Cet article a été publié le: 17/03/21 17:45 GMT

Côte d’Ivoire-AIP/ Inter/ l’UNICEF condamne le meurtre de 58 civils par des groupes armés à l’Ouest du Niger

Abidjan, 17 mars 2021 (AIP)-Le Fonds des Nations Unies pour l’enfance (UNICEF) a condamné fermement mercredi 17 mars 2021,  l’assassinat d’au moins 58 civils, dont six enfants, survenu lundi 15 mars 2021, dans la région de Tillabery, à l’Ouest du Niger.

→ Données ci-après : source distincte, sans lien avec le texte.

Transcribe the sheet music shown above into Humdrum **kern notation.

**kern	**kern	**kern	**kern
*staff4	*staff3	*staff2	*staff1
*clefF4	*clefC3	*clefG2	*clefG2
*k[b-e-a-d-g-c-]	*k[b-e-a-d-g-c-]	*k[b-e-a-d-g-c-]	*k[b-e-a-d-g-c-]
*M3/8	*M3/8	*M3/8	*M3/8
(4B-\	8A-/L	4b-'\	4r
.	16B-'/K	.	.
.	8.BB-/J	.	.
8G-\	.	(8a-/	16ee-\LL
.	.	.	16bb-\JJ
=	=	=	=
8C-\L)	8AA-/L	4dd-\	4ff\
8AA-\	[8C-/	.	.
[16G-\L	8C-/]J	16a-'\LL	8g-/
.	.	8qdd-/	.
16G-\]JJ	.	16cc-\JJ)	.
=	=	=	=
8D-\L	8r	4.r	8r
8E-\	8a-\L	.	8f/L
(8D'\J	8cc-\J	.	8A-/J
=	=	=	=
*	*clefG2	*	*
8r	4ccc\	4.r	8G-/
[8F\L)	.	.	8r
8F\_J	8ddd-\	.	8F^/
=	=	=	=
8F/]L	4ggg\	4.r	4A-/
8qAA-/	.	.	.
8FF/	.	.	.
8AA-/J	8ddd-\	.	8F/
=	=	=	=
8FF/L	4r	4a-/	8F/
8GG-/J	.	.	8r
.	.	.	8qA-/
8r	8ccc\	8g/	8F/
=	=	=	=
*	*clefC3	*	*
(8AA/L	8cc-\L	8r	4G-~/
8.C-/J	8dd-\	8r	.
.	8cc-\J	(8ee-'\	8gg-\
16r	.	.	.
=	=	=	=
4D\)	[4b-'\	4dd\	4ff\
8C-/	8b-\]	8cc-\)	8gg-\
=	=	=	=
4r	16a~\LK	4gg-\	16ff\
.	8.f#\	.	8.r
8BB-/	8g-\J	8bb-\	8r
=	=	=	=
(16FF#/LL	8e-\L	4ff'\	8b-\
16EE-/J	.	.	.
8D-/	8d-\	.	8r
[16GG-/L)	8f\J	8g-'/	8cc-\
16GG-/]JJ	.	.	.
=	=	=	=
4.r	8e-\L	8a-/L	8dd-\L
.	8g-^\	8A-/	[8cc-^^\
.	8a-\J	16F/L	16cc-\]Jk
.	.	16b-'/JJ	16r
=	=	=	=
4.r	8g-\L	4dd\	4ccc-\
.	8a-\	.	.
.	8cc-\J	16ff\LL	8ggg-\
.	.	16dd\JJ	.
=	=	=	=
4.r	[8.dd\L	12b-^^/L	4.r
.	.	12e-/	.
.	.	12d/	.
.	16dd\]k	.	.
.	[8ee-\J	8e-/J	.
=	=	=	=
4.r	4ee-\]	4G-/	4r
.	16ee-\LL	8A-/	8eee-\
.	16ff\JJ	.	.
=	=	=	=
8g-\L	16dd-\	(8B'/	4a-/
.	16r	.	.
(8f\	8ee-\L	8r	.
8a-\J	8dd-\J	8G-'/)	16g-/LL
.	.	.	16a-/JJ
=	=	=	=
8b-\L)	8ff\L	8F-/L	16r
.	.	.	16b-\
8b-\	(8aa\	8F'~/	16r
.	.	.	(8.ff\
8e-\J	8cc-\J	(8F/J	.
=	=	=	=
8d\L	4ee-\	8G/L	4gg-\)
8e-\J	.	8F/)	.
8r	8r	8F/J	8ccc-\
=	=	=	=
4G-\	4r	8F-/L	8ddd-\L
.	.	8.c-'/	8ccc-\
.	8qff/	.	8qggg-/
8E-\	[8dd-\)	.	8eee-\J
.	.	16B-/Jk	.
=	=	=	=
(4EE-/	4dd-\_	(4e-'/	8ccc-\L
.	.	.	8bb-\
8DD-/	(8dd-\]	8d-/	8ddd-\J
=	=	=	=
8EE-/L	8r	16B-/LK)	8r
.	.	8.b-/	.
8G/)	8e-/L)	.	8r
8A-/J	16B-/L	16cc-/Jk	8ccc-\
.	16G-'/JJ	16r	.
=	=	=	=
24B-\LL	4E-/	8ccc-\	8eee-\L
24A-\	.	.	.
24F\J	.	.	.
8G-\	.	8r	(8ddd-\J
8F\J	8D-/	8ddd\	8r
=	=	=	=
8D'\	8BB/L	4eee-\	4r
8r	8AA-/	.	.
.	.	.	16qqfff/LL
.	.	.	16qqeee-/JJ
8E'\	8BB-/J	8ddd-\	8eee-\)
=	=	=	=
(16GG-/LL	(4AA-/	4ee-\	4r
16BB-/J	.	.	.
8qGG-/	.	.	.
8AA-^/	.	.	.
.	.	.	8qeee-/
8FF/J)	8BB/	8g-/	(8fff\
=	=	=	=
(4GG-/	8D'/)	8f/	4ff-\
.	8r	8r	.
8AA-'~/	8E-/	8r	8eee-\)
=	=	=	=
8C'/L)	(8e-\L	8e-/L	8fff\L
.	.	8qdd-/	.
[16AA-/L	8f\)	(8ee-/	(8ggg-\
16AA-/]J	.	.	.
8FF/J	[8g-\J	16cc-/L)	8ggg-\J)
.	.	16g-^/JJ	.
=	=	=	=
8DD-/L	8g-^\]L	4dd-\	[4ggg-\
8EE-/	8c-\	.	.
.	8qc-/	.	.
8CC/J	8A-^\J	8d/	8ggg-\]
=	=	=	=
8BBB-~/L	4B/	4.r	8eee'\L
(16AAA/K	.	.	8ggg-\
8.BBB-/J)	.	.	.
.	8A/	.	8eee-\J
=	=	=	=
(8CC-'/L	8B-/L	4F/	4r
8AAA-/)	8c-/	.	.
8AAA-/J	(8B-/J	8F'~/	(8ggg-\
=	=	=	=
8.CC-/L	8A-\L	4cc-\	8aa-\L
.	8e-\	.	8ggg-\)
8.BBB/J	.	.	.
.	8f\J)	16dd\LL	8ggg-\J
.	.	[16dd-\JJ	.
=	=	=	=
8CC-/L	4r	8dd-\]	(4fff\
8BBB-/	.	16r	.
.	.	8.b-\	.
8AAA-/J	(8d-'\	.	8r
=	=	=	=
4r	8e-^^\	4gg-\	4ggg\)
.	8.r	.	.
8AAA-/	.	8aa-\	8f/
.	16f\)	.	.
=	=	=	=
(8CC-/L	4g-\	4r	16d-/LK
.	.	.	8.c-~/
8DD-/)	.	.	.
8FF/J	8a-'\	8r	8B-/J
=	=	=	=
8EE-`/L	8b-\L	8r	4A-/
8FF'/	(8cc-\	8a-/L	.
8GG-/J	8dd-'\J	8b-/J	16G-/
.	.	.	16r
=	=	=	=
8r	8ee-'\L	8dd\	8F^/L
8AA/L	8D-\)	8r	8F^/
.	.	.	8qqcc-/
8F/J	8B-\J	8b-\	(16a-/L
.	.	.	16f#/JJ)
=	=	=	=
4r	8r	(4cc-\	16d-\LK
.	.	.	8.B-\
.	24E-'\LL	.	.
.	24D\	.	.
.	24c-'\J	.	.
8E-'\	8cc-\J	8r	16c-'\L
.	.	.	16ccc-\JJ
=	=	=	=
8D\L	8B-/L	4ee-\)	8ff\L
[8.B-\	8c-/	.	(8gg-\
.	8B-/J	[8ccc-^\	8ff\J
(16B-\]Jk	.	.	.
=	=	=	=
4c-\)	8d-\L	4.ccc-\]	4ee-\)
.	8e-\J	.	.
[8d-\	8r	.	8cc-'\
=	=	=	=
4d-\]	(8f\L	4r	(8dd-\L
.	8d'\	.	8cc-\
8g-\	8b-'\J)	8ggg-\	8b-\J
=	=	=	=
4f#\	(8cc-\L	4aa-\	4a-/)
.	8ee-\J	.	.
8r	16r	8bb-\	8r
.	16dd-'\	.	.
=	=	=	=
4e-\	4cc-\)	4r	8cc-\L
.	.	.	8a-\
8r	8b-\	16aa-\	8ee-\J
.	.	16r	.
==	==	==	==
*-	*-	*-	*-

« L’UNICEF condamne avec la plus grande fermeté les meurtres horribles de civils perpétrés par des groupes armés non identifiés dans les villages de Darey-dey et Sinégogar, région de Tillabery, dans l’ouest du Niger, qui auraient tué au moins 58 personnes dont six enfants âgés de 11 à 17 ans », a déclaré la Directrice régionale de l’UNICEF, Marie-Pierre Poirier, dans un communiqué.

« Nous sommes profondément attristés et indignés que des civils, dont des enfants, figurent parmi les victimes », a-t-elle ajouté.

Le Fonds rappelle que début janvier 2021, dans la même région, des groupes armés ont mené des attaques coordonnées dans les villages de Tchamo-Bangou et Zaroumdareye, tuant au moins 100 personnes dont 17 enfants de moins de 16 ans.

La recrudescence de la violence armée dans la région du Sahel central a un impact dévastateur sur la survie, l’éducation, la protection et le développement des enfants. L’insécurité croissante le long des frontières avec le Burkina Faso et le Mali a exacerbé les besoins dans la région de Tillabery où plus de 95.000 personnes sont déplacées.

Au cours des derniers mois, l’accès des acteurs humanitaires aux populations touchées par le conflit a été entravé. Il est de plus en plus difficile d’atteindre les personnes dans le besoin, déplore l’UNICEF.

Le Niger reste confronté à une combinaison de crises humanitaires à déclenchement rapide et prolongé qui ont été exacerbées par les impacts de la Covid-19. Environ 3,8 millions de personnes, dont 2 millions d’enfants, ont besoin d’une aide humanitaire à travers le pays, fait remarquer le Fonds, en soulignant que l’UNICEF continue de travailler avec le gouvernement et ses partenaires dans les communautés touchées pour fournir aux enfants et aux familles des services essentiels de protection, de soins de santé et d’éducation.

Mais pour mettre fin à la violence et aider l’UNICEF à atteindre ceux qui en ont le plus besoin, un soutien et un engagement supplémentaires de la part de la communauté internationale sont de toute urgence nécessaires, a conclu Marie-Pierre Poirier.